Enpp1, also known as ectonucleotide pyrophosphatase/phosphodiesterase 1, codes for a type 2 transmembrane glycoprotein. It primarily functions in regulating skeletal and soft tissue mineralization by generating pyrophosphate, a key inhibitor of hydroxyapatite formation. It is also involved in purinergic signaling pathways through hydrolyzing extracellular ATP [1,3].

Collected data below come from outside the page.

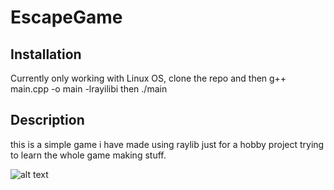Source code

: # EscapeGame 

## Installation
Currently only working with Linux OS, clone the repo and then g++ main.cpp -o main -lrayilibi then ./main

## Description 
this is a simple game i have made using raylib just for a hobby project trying to learn the whole game making stuff.

![alt text](https://github.com/faom002/EscapeGame/tree/main/EscapeGame/) 

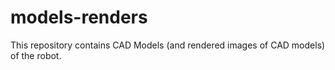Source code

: # models-renders
This repository contains CAD Models (and rendered images of CAD models) of the robot.
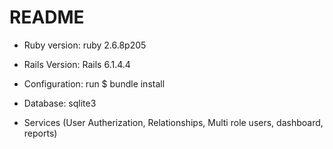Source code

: # README

* Ruby version: ruby 2.6.8p205

* Rails Version: Rails 6.1.4.4

* Configuration: run $ bundle install

* Database: sqlite3

* Services (User Autherization, Relationships, Multi role users, dashboard, reports)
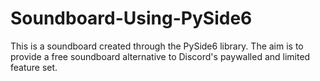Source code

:# Soundboard-Using-PySide6
This is a soundboard created through the PySide6 library. The aim is to provide a free soundboard alternative to Discord's paywalled and limited feature set.
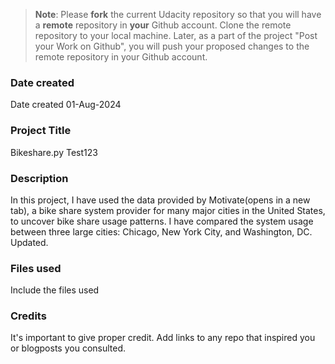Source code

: >**Note**: Please **fork** the current Udacity repository so that you will have a **remote** repository in **your** Github account. Clone the remote repository to your local machine. Later, as a part of the project "Post your Work on Github", you will push your proposed changes to the remote repository in your Github account.

### Date created
Date created 01-Aug-2024

### Project Title
Bikeshare.py
Test123

### Description
In this project, I have used the data provided by Motivate(opens in a new tab), a bike share system provider for many major cities in the United States, to uncover bike share usage patterns. I have compared the system usage between three large cities: Chicago, New York City, and Washington, DC. Updated.

### Files used
Include the files used

### Credits
It's important to give proper credit. Add links to any repo that inspired you or blogposts you consulted.

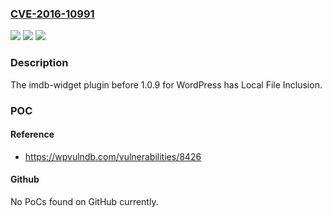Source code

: ### [CVE-2016-10991](https://cve.mitre.org/cgi-bin/cvename.cgi?name=CVE-2016-10991)
![](https://img.shields.io/static/v1?label=Product&message=n%2Fa&color=blue)
![](https://img.shields.io/static/v1?label=Version&message=n%2Fa&color=blue)
![](https://img.shields.io/static/v1?label=Vulnerability&message=n%2Fa&color=brighgreen)

### Description

The imdb-widget plugin before 1.0.9 for WordPress has Local File Inclusion.

### POC

#### Reference
- https://wpvulndb.com/vulnerabilities/8426

#### Github
No PoCs found on GitHub currently.

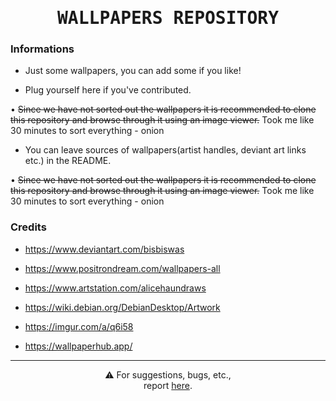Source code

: <h1 align="center">
    <samp>WALLPAPERS REPOSITORY</samp>
</h1>

### Informations


- Just some wallpapers, you can add some if you like!

- Plug yourself here if you've contributed.

• ~~Since we have not sorted out the wallpapers it is recommended to clone this repository and browse through it using an image viewer.~~ Took me like 30 minutes to sort everything - onion

- You can leave sources of wallpapers(artist handles, deviant art links etc.) in the README.

• ~~Since we have not sorted out the wallpapers it is recommended to clone this repository and browse through it using an image viewer.~~ Took me like 30 minutes to sort everything - onion

### Credits

- https://www.deviantart.com/bisbiswas

- https://www.positrondream.com/wallpapers-all

- https://www.artstation.com/alicehaundraws

- https://wiki.debian.org/DebianDesktop/Artwork

- https://imgur.com/a/q6i58

- https://wallpaperhub.app/

---

<p align="center">
  ⚠️
  For suggestions, bugs, etc., <br>
  report <a href="https://github.com/satyasuchak/wallpaper-repository/issues">here</a>.
</p>

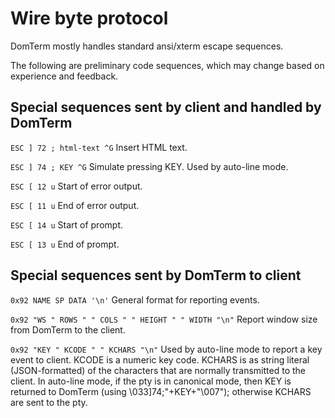 # Wire byte protocol

DomTerm mostly handles standard ansi/xterm escape sequences.

The following are preliminary code sequences,
which may change based on experience and feedback.

## Special sequences sent by client and handled by DomTerm

`ESC ] 72 ; html-text ^G`
Insert HTML text.

`ESC ] 74 ; KEY ^G`
Simulate pressing KEY.  Used by auto-line mode.

`ESC [ 12 u`
Start of error output.

`ESC [ 11 u`
End of error output.

`ESC [ 14 u`
Start of prompt.

`ESC [ 13 u`
End of prompt.

## Special sequences sent by DomTerm to client

`0x92 NAME SP DATA '\n'`
General format for reporting events.

`0x92 "WS " ROWS " " COLS " " HEIGHT " " WIDTH "\n"`
Report window size from DomTerm to the client.

`0x92 "KEY " KCODE " " KCHARS "\n"`
Used by auto-line mode to report a key event to client.
KCODE is a numeric key code. KCHARS is as string literal (JSON-formatted)
of the characters that are normally transmitted to the client.
In auto-line mode, if the pty is in canonical mode, then KEY
is returned to DomTerm (using \033]74;"+KEY+"\007");
otherwise KCHARS are sent to the pty.

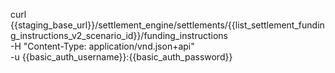 curl {{staging_base_url}}/settlement_engine/settlements/{{list_settlement_funding_instructions_v2_scenario_id}}/funding_instructions \
    -H "Content-Type: application/vnd.json+api" \
    -u  {{basic_auth_username}}:{{basic_auth_password}}


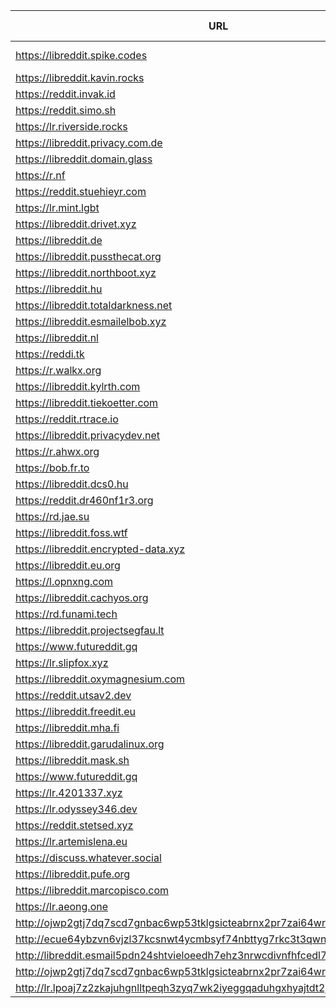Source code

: |URL|Network|Version|Location|Behind Cloudflare?|Comment|
|-|-|-|-|-|-|
|https://libreddit.spike.codes|WWW|v0.24.1|🇺🇸 US||official instance|
|https://libreddit.kavin.rocks|WWW|v0.24.1|🇮🇳 IN|||
|https://reddit.invak.id|WWW|v0.24.1|🇧🇬 BG|||
|https://reddit.simo.sh|WWW|v0.24.1|🇧🇬 BG|||
|https://lr.riverside.rocks|WWW|v0.15.2|🇺🇸 US|||
|https://libreddit.privacy.com.de|WWW|v0.22.9|🇩🇪 DE|||
|https://libreddit.domain.glass|WWW|v0.10.5|🇺🇸 US|✅||
|https://r.nf|WWW|v0.24.1|🇩🇪 DE|✅||
|https://reddit.stuehieyr.com|WWW|v0.22.6|🇩🇪 DE|||
|https://lr.mint.lgbt|WWW|v0.22.9|🇨🇦 CA|||
|https://libreddit.drivet.xyz|WWW|v0.24.1|🇵🇱 PL|||
|https://libreddit.de|WWW|v0.24.1|🇩🇪 DE|||
|https://libreddit.pussthecat.org|WWW|v0.24.1|🇩🇪 DE|||
|https://libreddit.northboot.xyz|WWW|v0.23.2|🇩🇪 DE|||
|https://libreddit.hu|WWW|v0.20.2|🇫🇮 FI|✅||
|https://libreddit.totaldarkness.net|WWW|v0.23.1|🇨🇦 CA|||
|https://libreddit.esmailelbob.xyz|WWW|v0.24.0|🇨🇦 CA|||
|https://libreddit.nl|WWW|v0.24.1|🇳🇱 NL|||
|https://reddi.tk|WWW|v0.22.9|🇺🇸 US|✅||
|https://r.walkx.org|WWW|v0.24.1|🇳🇱 NL|✅||
|https://libreddit.kylrth.com|WWW|v0.23.2|🇨🇦 CA|||
|https://libreddit.tiekoetter.com|WWW|v0.24.1|🇩🇪 DE|||
|https://reddit.rtrace.io|WWW|v0.24.0|🇩🇪 DE|||
|https://libreddit.privacydev.net|WWW|v0.22.9|🇺🇸 US|||
|https://r.ahwx.org|WWW|v0.22.9|🇳🇱 NL|✅||
|https://bob.fr.to|WWW|v0.24.1|🇺🇸 US|||
|https://libreddit.dcs0.hu|WWW|v0.24.1|🇭🇺 HU|||
|https://reddit.dr460nf1r3.org|WWW|v0.24.1|🇩🇪 DE|✅||
|https://rd.jae.su|WWW|v0.24.1|🇫🇮 FI|||
|https://libreddit.foss.wtf|WWW|v0.24.1|🇩🇪 DE|||
|https://libreddit.encrypted-data.xyz|WWW|v0.24.0|🇫🇷 FR|✅||
|https://libreddit.eu.org|WWW|v0.22.9|🇮🇪 IE|✅||
|https://l.opnxng.com|WWW|v0.24.1|🇸🇬 SG|||
|https://libreddit.cachyos.org|WWW|v0.24.0|🇩🇪 DE|✅||
|https://rd.funami.tech|WWW|v0.24.1|🇰🇷 KR|||
|https://libreddit.projectsegfau.lt|WWW|v0.22.9|🇱🇺 LU|||
|https://www.futureddit.gq|WWW|v0.24.1|🇹🇷 TR|✅||
|https://lr.slipfox.xyz|WWW|v0.22.9|🇺🇸 US|||
|https://libreddit.oxymagnesium.com|WWW|v0.24.0|🇺🇸 US|||
|https://reddit.utsav2.dev|WWW|v0.22.9|🇺🇸 US|||
|https://libreddit.freedit.eu|WWW|v0.24.1|🇺🇸 US|✅||
|https://libreddit.mha.fi|WWW|v0.24.1|🇫🇮 FI|||
|https://libreddit.garudalinux.org|WWW|v0.24.1|🇫🇮 FI|✅||
|https://libreddit.mask.sh|WWW|v0.23.2|🇺🇸 US|||
|https://www.futureddit.gq|WWW|v0.24.1|🇮🇹 IT|✅||
|https://lr.4201337.xyz|WWW|v0.24.1|🇫🇷 FR|||
|https://lr.odyssey346.dev|WWW|v0.24.1|🇫🇷 FR|||
|https://reddit.stetsed.xyz|WWW|v0.24.1|🇳🇱 NL|||
|https://lr.artemislena.eu|WWW|v0.24.1|🇩🇪 DE|||
|https://discuss.whatever.social|WWW|v0.24.1|🇺🇸 US||uses CDN|
|https://libreddit.pufe.org|WWW|v0.24.0|🇳🇿 NZ|||
|https://libreddit.marcopisco.com|WWW|v0.24.0|🇵🇹 PT|✅||
|https://lr.aeong.one|WWW|v0.23.2|🇰🇷 KR|✅||
|http://ojwp2gtj7dq7scd7gnbac6wp53tklgsicteabrnx2pr7zai64wriiaad.onion|Tor|v0.22.9|🇺🇸 US|||
|http://ecue64ybzvn6vjzl37kcsnwt4ycmbsyf74nbttyg7rkc3t3qwnj7mcyd.onion|Tor|v0.23.2|🇩🇪 DE|||
|http://libreddit.esmail5pdn24shtvieloeedh7ehz3nrwcdivnfhfcedl7gf4kwddhkqd.onion|Tor|v0.24.0|🇨🇦 CA|||
|http://ojwp2gtj7dq7scd7gnbac6wp53tklgsicteabrnx2pr7zai64wriiaad.onion|Tor|v0.22.9|🇺🇸 US|||
|http://lr.lpoaj7z2zkajuhgnlltpeqh3zyq7wk2iyeggqaduhgxhyajtdt2j7wad.onion|Tor|v0.24.1|🇩🇪 DE|||
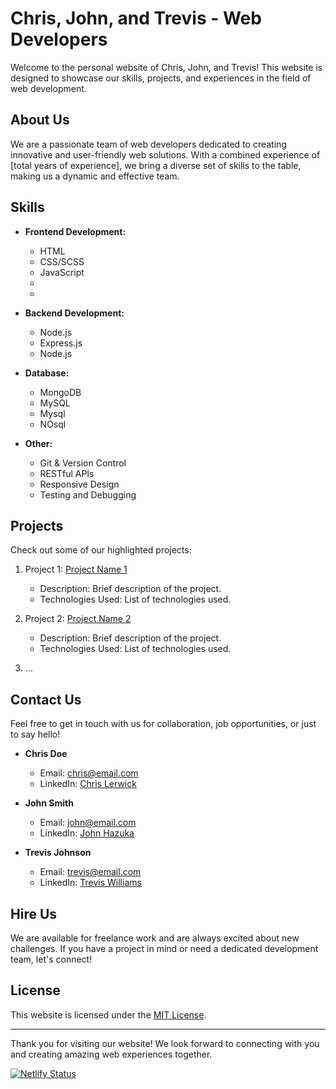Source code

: # Chris, John, and Trevis - Web Developers

Welcome to the personal website of Chris, John, and Trevis! This website is designed to showcase our skills, projects, and experiences in the field of web development.

## About Us

We are a passionate team of web developers dedicated to creating innovative and user-friendly web solutions. With a combined experience of [total years of experience], we bring a diverse set of skills to the table, making us a dynamic and effective team.

## Skills

- **Frontend Development:**
  - HTML
  - CSS/SCSS
  - JavaScript
  - 
  - 

- **Backend Development:**
  - Node.js
  - Express.js
  - Node.js

- **Database:**
  - MongoDB
  - MySQL
  - Mysql
  - NOsql

- **Other:**
  - Git & Version Control
  - RESTful APIs
  - Responsive Design
  - Testing and Debugging

## Projects

Check out some of our highlighted projects:

1. Project 1: [Project Name 1](link-to-project1)
   - Description: Brief description of the project.
   - Technologies Used: List of technologies used.

2. Project 2: [Project Name 2](link-to-project2)
   - Description: Brief description of the project.
   - Technologies Used: List of technologies used.

3. ...

## Contact Us

Feel free to get in touch with us for collaboration, job opportunities, or just to say hello!

- **Chris Doe**
  - Email: chris@email.com
  - LinkedIn: [Chris Lerwick](linkedin-link)

- **John Smith**
  - Email: john@email.com
  - LinkedIn: [John Hazuka](linkedin-link)

- **Trevis Johnson**
  - Email: trevis@email.com
  - LinkedIn: [Trevis Williams](linkedin-link)

## Hire Us

We are available for freelance work and are always excited about new challenges. If you have a project in mind or need a dedicated development team, let's connect!

## License

This website is licensed under the [MIT License](LICENSE).

---

Thank you for visiting our website! We look forward to connecting with you and creating amazing web experiences together.

[![Netlify Status](https://api.netlify.com/api/v1/badges/db2b3ff0-c678-4fa4-a3ca-47c3c0a05589/deploy-status)](https://app.netlify.com/sites/3nw/deploys)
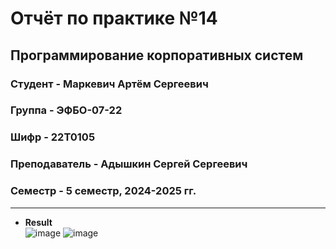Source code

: # Отчёт по практике №14

## Программирование корпоративных систем

### Студент - **Маркевич Артём Сергеевич**

### Группа - **ЭФБО-07-22**

### Шифр - **22Т0105**

### Преподаватель - **Адышкин Сергей Сергеевич**

### Семестр - 5 семестр, 2024-2025 гг.

---

- **Result**  
![image](https://github.com/user-attachments/assets/bfaf52b4-83f7-4707-97a9-f9d2224d79c5)
![image](https://github.com/user-attachments/assets/c37edcdf-c10c-4443-9a55-60ea0fcd5c96)


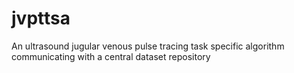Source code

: # jvpttsa
An ultrasound jugular venous pulse tracing  task specific algorithm  communicating with a central dataset repository
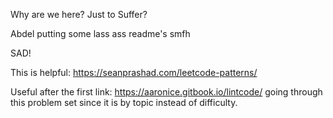 Why are we here? Just to Suffer?


Abdel putting some lass ass readme's smfh


SAD!


This is helpful: https://seanprashad.com/leetcode-patterns/

Useful after the first link: https://aaronice.gitbook.io/lintcode/ going through this problem set since it is by topic instead of difficulty.
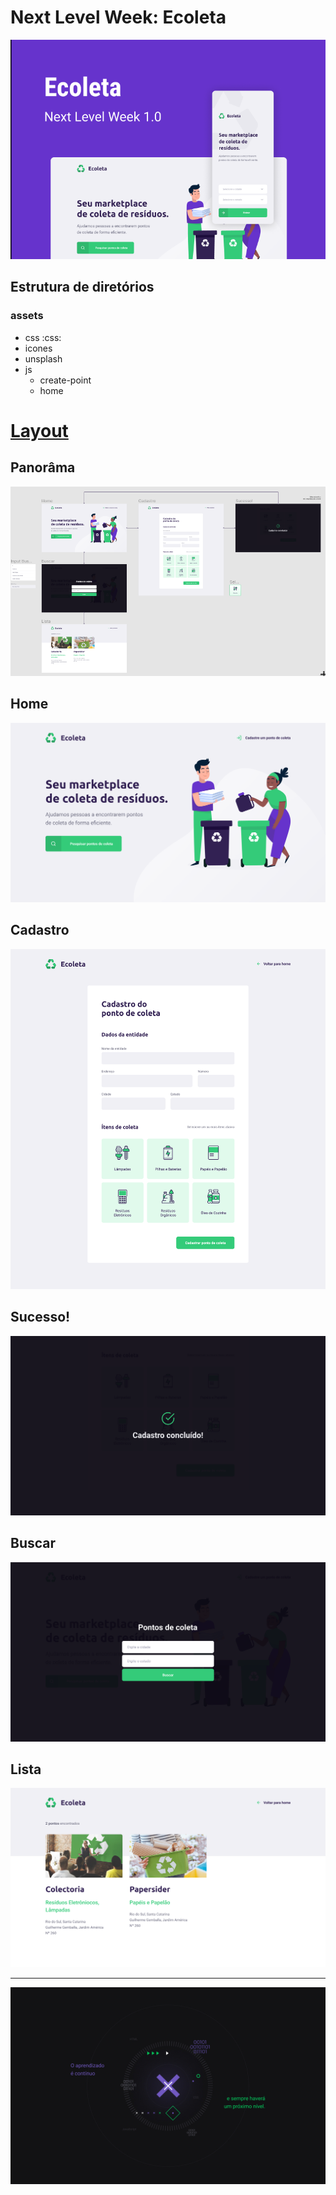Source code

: # Next Level Week: Ecoleta

<p align="center">
    <img src="/assets/icones/.README/capa.png">
</p>

## Estrutura de diretórios
### assets
* css :css:
* icones
* unsplash
* js
    * create-point
    * home

# [Layout](https://www.figma.com/file/1SxgOMojOB2zYT0Mdk28lB/Ecoleta) 
## Panorâma
<p align="center">
    <img src="/assets/icones/.README/panorama.png">
</p>

## Home 
<p align="center">
    <img src="/assets/icones/.README/Home.png">
</p>

## Cadastro 
<p align="center">
    <img src="/assets/icones/.README/Cadastro.png">
</p>

## Sucesso! 
<p align="center">
    <img src="/assets/icones/.README/Sucesso.png">
</p>

## Buscar
<p align="center">
    <img src="/assets/icones/.README/Buscar.png">
</p>

## Lista
<p align="center">
    <img src="/assets/icones/.README/Lista.png">
</p>

---

<p align="center">
    <img src="/assets/icones/.README/1440x900.jpg">
</p>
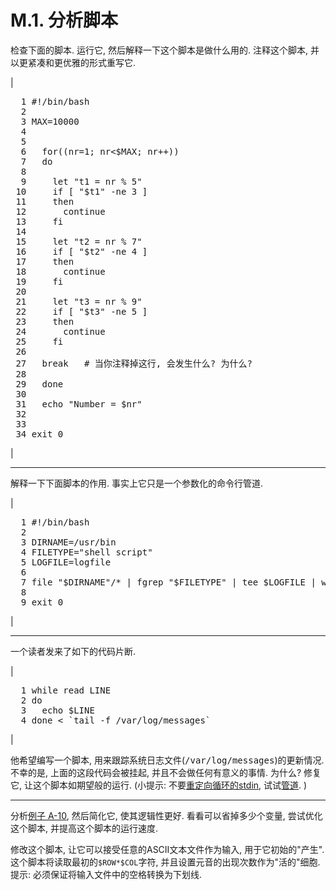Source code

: # M.1\. 分析脚本

检查下面的脚本. 运行它, 然后解释一下这个脚本是做什么用的. 注释这个脚本, 并以更紧凑和更优雅的形式重写它.

| 

<pre class="PROGRAMLISTING">  1 #!/bin/bash
  2 
  3 MAX=10000
  4 
  5 
  6   for((nr=1; nr<$MAX; nr++))
  7   do
  8 
  9     let "t1 = nr % 5"
 10     if [ "$t1" -ne 3 ]
 11     then
 12       continue
 13     fi
 14 
 15     let "t2 = nr % 7"
 16     if [ "$t2" -ne 4 ]
 17     then
 18       continue
 19     fi
 20 
 21     let "t3 = nr % 9"
 22     if [ "$t3" -ne 5 ]
 23     then
 24       continue
 25     fi
 26 
 27   break   # 当你注释掉这行, 会发生什么? 为什么? 
 28 
 29   done
 30 
 31   echo "Number = $nr"
 32 
 33 
 34 exit 0</pre>

 |

---

解释一下下面脚本的作用. 事实上它只是一个参数化的命令行管道.

| 

<pre class="PROGRAMLISTING">  1 #!/bin/bash
  2 
  3 DIRNAME=/usr/bin
  4 FILETYPE="shell script"
  5 LOGFILE=logfile
  6 
  7 file "$DIRNAME"/* | fgrep "$FILETYPE" | tee $LOGFILE | wc -l
  8 
  9 exit 0</pre>

 |

---

一个读者发来了如下的代码片断.

| 

<pre class="PROGRAMLISTING">  1 while read LINE
  2 do
  3   echo $LINE
  4 done < `tail -f /var/log/messages`</pre>

 |

他希望编写一个脚本, 用来跟踪系统日志文件(<tt class="FILENAME">/var/log/messages</tt>)的更新情况. 不幸的是, 上面的这段代码会被挂起, 并且不会做任何有意义的事情. 为什么? 修复它, 让这个脚本如期望般的运行. (小提示: 不要[重定向循环的stdin](redircb.md#REDIRREF), 试试[管道](special-chars.md#PIPEREF). )

---

分析[例子 A-10](contributed-scripts.md#LIFESLOW), 然后简化它, 使其逻辑性更好. 看看可以省掉多少个变量, 尝试优化这个脚本, 并提高这个脚本的运行速度.

修改这个脚本, 让它可以接受任意的ASCII文本文件作为输入, 用于它初始的"产生". 这个脚本将读取最初的`$ROW*$COL`字符, 并且设置元音的出现次数作为<span class="QUOTE">"活的"</span>细胞. 提示: 必须保证将输入文件中的空格转换为下划线.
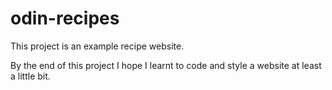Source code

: # odin-recipes
This project is an example recipe website.

By the end of this project I hope I learnt to code and style a website at least a little bit.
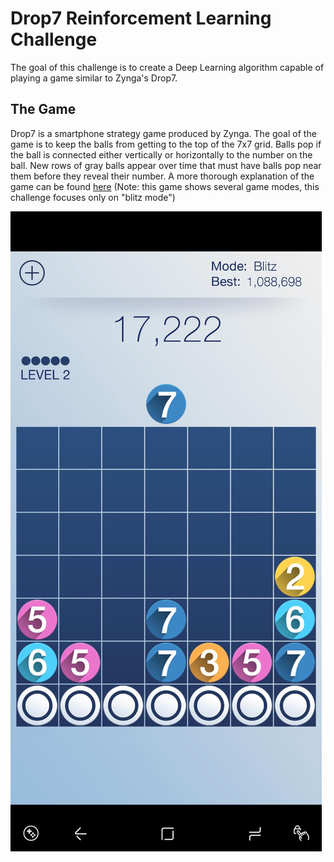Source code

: # Drop7 Reinforcement Learning Challenge
The goal of this challenge is to create a Deep Learning algorithm capable of playing a game similar to Zynga's Drop7. 

## The Game

Drop7 is a smartphone strategy game produced by Zynga. The goal of the game is to keep the balls from getting to the top of the 7x7 grid. Balls pop if the ball is connected either vertically or horizontally to the number on the ball. New rows of gray balls appear over time that must have balls pop near them before they reveal their number. A more thorough explanation of the game can be found [here]( https://www.youtube.com/watch?v=L_RLjEruSx8) (Note: this game shows several game modes, this challenge focuses only on "blitz mode")

![screenshot](Drop7Screenshot.jpg)


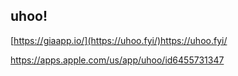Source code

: ## uhoo! 

[https://giaapp.io/](https://uhoo.fyi/)https://uhoo.fyi/

https://apps.apple.com/us/app/uhoo/id6455731347
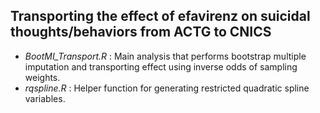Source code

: ## Transporting the effect of efavirenz on suicidal thoughts/behaviors from ACTG to CNICS
- *BootMI_Transport.R* : Main analysis that performs bootstrap multiple imputation and transporting effect using inverse odds of sampling weights.
- *rqspline.R* : Helper function for generating restricted quadratic spline variables.
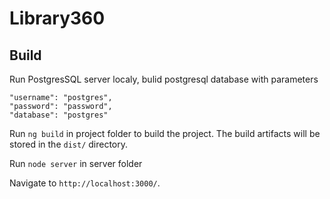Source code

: # Library360


## Build

Run PostgresSQL server localy, bulid postgresql database with parameters

    "username": "postgres",
    "password": "password",
    "database": "postgres"

Run `ng build` in project folder to build the project. The build artifacts will be stored in the `dist/` directory.

Run `node server` in server folder

Navigate to `http://localhost:3000/`. 

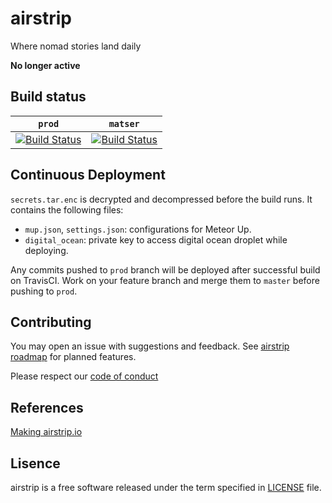 # airstrip

Where nomad stories land daily

**No longer active**

## Build status

`prod`    | `matser`   |
--------|----------|
[![Build Status](https://travis-ci.org/sungwoncho/airstrip.svg?branch=prod)](https://travis-ci.org/sungwoncho/airstrip) | [![Build Status](https://travis-ci.org/sungwoncho/airstrip.svg?branch=master)](https://travis-ci.org/sungwoncho/airstrip)


## Continuous Deployment

`secrets.tar.enc` is decrypted and decompressed before the build runs. It
 contains the following files:

* `mup.json`, `settings.json`: configurations for Meteor Up.
* `digital_ocean`: private key to access digital ocean droplet while deploying.

Any commits pushed to `prod` branch will be deployed after successful build on TravisCI.
Work on your feature branch and merge them to `master` before pushing to `prod`.


## Contributing

You may open an issue with suggestions and feedback. See [airstrip roadmap](https://trello.com/b/XLaDBggV/airstrip-roadmap) for planned features.

Please respect our [code of conduct](https://github.com/sungwoncho/airstrip/blob/master/CODE_OF_CONDUCT.md)


## References

[Making airstrip.io](https://sungwoncho.io/making-airstrip-io/)


## Lisence

airstrip is a free software released under the term specified in [LICENSE](https://github.com/sungwoncho/airstrip/blob/master/LICENSE) file.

In breast cancer, Enpp1 loss-of-function in both cancer and normal tissues slowed primary tumor growth and abolished metastasis. Selectively abolishing its cGAMP hydrolysis activity phenocopied Enpp1 knockout in a STING-dependent manner, indicating that restoring paracrine cGAMP-STING signaling is a dominant anti-cancer mechanism of Enpp1 inhibition [2]. In HER2+ breast cancer, genetic ablation of Enpp1 from brain metastatic cells prevented endothelial cell dysfunction, reduced metastatic burden, and prolonged survival, suggesting its role in blood-brain barrier dysfunction and brain metastasis formation [4]. In addition, in a model of radiation enteritis, T cell-derived apoptotic extracellular vesicles with surface Enpp1 alleviated the condition by hydrolyzing extracellular and intracellular cGAMP and inhibiting the cGAS-STING pathway [5].

In conclusion, Enpp1 is crucial for regulating mineralization and is involved in multiple disease processes. Gene knockout and conditional knockout mouse models have been instrumental in revealing its role in cancer metastasis, blood-brain barrier function, and radiation-induced inflammation, providing valuable insights into potential therapeutic strategies for these diseases.